1. Sylvester Stallone
We love him for Rocky but wonder about the rest of his career. How the Italian Stallion went from an underdog Oscar winner to the evil toymaker in Spy Kids 3-D: Game Over (2003) is beyond us. Perhaps that’s why he disappeared from the screen until 2006, when he made a comeback as, you guessed it, Rocky Balboa. We don't have a problem with his devotion to Rocky. The flick was actually pretty good, receiving more critical acclaim than expected. But Stallone took the positive affirmation from moviegoers too far. He quickly followed his successful return by making an unnecessary Rambo sequel and The Expendables, in which the older generation goes to war.

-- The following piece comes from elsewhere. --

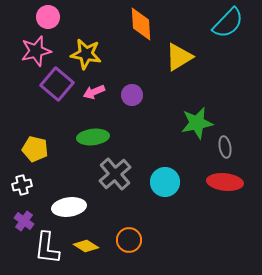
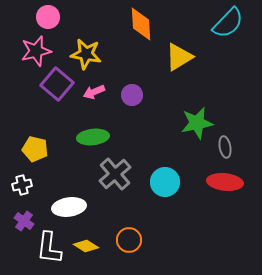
white L-shape: moved 2 px right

The films make money (expect The Expendables 2 in 2012), so don’t count on casting directors to make him stop any time soon.
2. Arnold Schwarzenegger
The former bodybuilder was a natural choice to become an action star in the early '80s. He made a name for himself with hit Conan and Terminator films and surprisingly good performances in Predator and True Lies. Then, as his star was dimming, Schwarzenegger made a graceful exit from the action genre with one last turn in Rise of the Machines. When he became the California Governator, most assumed his acting career was at an end. Au contraire, mon frère. Boredom seems to have set in for the disgraced politician. He's now spending his days on the set of Last Stand, cast as Sheriff Ray Owens and chasing a drug cartel leader to the Mexican border. Expect mucho unrealistic stunts from the aging superhero. Seems like Schwarzenegger gave cinema fans the old bait-and-switch, distracting us with his spin around the political arena, then surprising us with what will likely be one of the worst movies of his career. Last Stand is scheduled to come out next year in the month of January, a time slot where movies go to be critically panned and die.
3. Tom Cruise
Top Gun is a classic. No other film so successfully mixed roaring '80s music, high-flying jet action and awkward beach volleyball matches. But that was 1985. A lot has changed. Tom Cruise’s action career has seen the creation of The Simpsons, the fall of the Berlin Wall and the rise of apps that pit cartoon birds against cartoon pigs. Yet he just released a fourth Mission Impossible movie, 26 years after Top Gun. By all accounts, Ghost Protocol is actually pretty good; critics have given it an average 73 rating on Metacritic, “generally favorable reviews.” That’s why we’re only giving Cruise a warning. He needs to realize the end is near for his action career. In fact, now would be a good time quit making action movies. Otherwise, he’ll be in danger of Brett Favre-ing the rest of his acting career.
4. Vin Diesel
Vin Diesel has made his action career off of one franchise, Fast & Furious. A sixth one is on the way. For better or worse, the Fast & Furious flicks have been booming blockbuster hits. So it’s no surprise Diesel clings to the series. However, this guy also starred in The Pacifier, generally considered a disaster. And we haven’t forgiven him for xXx. Not that the film was completely terrible, but it led to a Diesel-less sequel starring Ice Cube, who couldn’t possibly have been more out of place. To convince fans to start taking him seriously (he was great in Find Me Guilty), Diesel needs to stop with the action nonsense. Now.
5. Mel Gibson
His troubled personal life aside, Mel Gibson was a great action star. Love him or hate him, you cannot deny his success in films like Braveheart and the Lethal Weapon series, even if the latter lasted longer than it should have. But after taking a break from the action genre, Gibson returned amid controversy with Edge of Darkness. It’s not a bad action movie, but it did not need to be made. And this spring he’s set to release How I Spent My Summer Vacation, which is listed as an action-drama. Based on the plot description on imdb.com, it’s not clear whether Gibson will play a typical gung-ho weapons enthusiast or a more dynamic role. We’ll have to wait and see, while hoping he realizes the days of Martin Riggs and William Wallace are long gone.